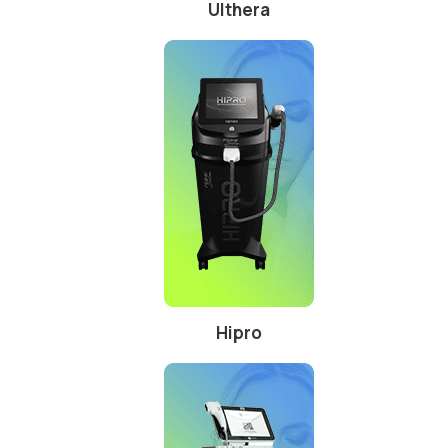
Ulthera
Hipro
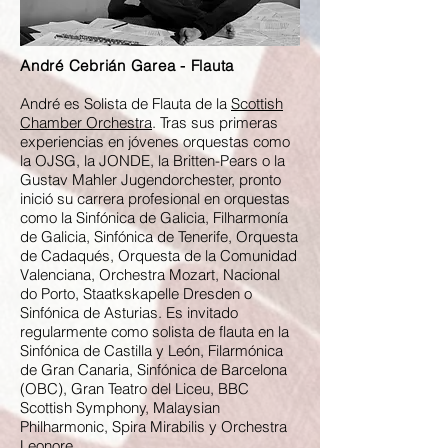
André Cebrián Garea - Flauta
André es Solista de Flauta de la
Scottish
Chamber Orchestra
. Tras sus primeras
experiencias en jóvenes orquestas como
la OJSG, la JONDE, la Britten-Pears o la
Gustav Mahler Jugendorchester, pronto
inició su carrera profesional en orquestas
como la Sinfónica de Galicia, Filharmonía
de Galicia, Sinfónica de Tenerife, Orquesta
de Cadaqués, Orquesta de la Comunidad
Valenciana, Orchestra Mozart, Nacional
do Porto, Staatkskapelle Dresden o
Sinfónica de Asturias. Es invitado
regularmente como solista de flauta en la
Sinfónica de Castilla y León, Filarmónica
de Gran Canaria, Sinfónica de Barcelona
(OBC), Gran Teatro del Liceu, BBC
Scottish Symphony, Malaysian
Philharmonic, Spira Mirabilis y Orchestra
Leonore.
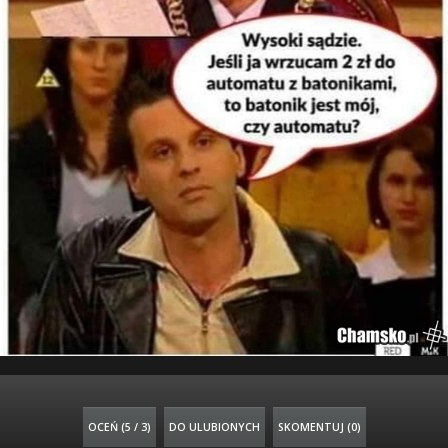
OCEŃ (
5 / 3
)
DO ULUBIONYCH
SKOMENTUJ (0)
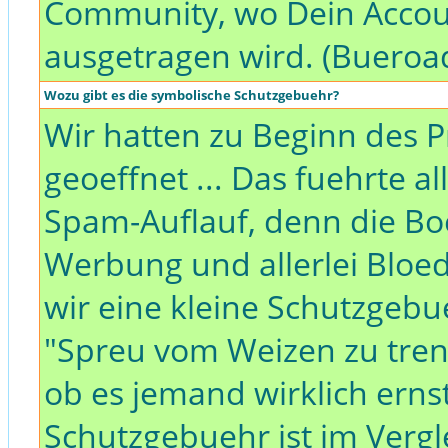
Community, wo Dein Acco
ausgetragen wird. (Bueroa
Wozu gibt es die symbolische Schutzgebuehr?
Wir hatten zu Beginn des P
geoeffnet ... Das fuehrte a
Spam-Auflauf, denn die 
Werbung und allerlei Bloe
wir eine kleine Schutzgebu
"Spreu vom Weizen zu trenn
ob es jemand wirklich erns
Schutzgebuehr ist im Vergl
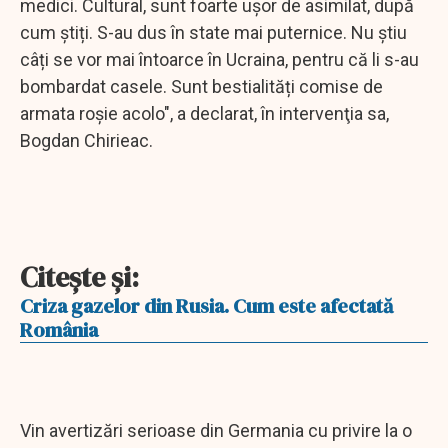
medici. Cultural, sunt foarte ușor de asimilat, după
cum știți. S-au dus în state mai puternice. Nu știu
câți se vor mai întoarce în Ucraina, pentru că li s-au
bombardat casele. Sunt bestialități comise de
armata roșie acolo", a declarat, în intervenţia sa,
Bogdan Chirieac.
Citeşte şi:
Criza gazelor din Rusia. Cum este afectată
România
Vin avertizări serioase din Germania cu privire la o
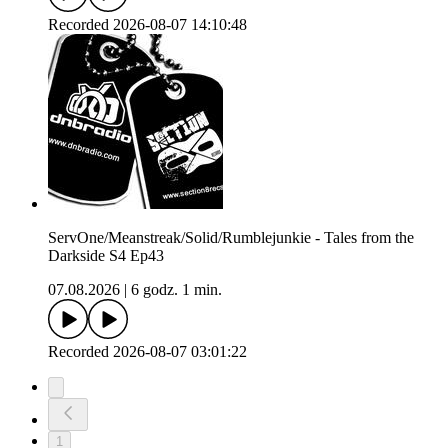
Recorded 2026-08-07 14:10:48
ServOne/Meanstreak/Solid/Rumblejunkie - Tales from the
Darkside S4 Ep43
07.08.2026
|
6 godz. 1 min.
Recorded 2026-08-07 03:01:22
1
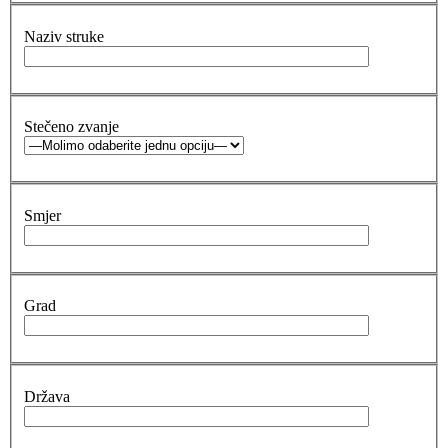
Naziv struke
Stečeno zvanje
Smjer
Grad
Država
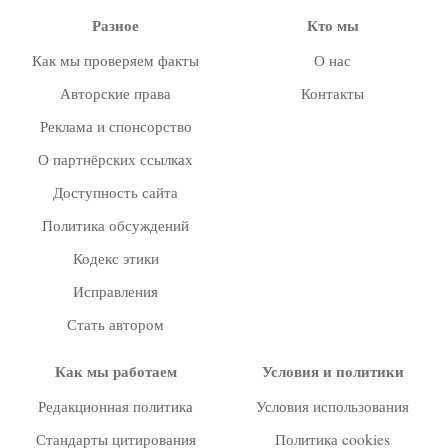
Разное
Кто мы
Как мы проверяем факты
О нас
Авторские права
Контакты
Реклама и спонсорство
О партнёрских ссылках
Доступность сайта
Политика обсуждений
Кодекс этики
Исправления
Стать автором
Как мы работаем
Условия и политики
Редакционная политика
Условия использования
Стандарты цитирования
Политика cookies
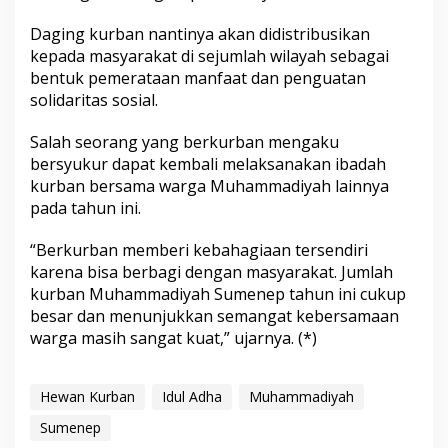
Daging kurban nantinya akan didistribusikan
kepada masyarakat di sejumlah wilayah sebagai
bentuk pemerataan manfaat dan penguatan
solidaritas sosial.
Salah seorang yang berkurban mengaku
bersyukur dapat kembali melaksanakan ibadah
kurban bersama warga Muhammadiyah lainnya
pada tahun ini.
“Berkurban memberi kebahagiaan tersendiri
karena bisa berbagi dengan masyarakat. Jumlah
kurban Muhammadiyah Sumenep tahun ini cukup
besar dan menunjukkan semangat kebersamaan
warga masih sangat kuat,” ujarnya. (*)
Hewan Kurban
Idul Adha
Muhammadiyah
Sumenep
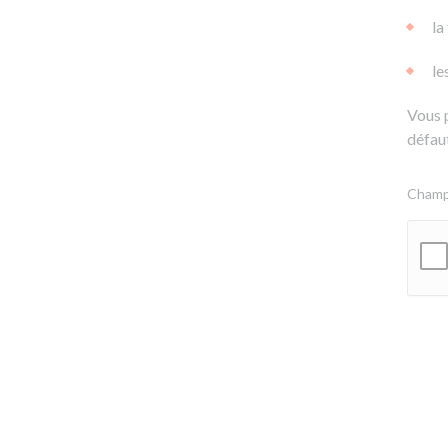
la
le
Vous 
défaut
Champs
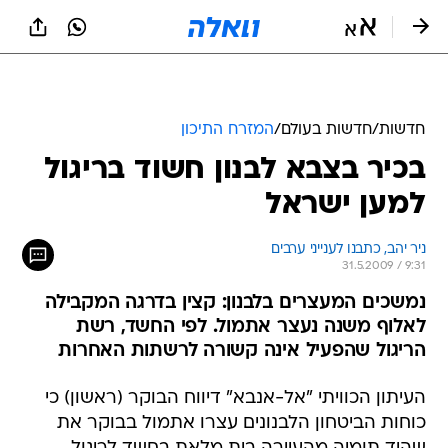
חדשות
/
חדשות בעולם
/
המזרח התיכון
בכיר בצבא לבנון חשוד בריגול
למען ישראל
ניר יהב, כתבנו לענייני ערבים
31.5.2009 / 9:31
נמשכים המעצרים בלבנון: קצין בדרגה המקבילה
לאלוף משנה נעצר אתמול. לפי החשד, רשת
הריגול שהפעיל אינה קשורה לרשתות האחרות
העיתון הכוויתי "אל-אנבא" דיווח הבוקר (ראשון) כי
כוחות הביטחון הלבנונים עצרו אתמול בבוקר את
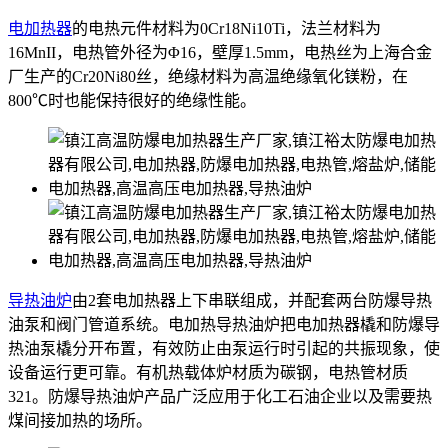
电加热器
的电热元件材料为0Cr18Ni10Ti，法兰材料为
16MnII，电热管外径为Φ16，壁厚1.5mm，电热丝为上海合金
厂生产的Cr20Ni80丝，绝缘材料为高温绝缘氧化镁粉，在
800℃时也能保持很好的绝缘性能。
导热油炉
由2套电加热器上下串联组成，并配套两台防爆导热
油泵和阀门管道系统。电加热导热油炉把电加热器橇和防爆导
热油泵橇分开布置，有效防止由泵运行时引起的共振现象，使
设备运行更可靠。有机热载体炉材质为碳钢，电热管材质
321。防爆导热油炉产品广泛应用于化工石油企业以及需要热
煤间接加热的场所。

______________________________

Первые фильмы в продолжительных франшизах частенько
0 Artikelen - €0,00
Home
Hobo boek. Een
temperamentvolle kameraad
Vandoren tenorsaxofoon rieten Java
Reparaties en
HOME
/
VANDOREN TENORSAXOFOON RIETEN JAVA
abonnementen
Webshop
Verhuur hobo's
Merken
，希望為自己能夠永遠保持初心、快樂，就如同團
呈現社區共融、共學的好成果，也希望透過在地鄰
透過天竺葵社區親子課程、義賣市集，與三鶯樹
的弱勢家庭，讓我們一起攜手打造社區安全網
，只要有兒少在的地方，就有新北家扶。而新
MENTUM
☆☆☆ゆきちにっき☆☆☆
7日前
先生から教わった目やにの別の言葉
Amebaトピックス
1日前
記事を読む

______________________________

> **Written task**: Among the lines of the listing above, which ones hold "como"? Copy them.

> **Task answer**:
experiencias en jóvenes orquestas como
como la Sinfónica de Galicia, Filharmonía
regularmente como solista de flauta en la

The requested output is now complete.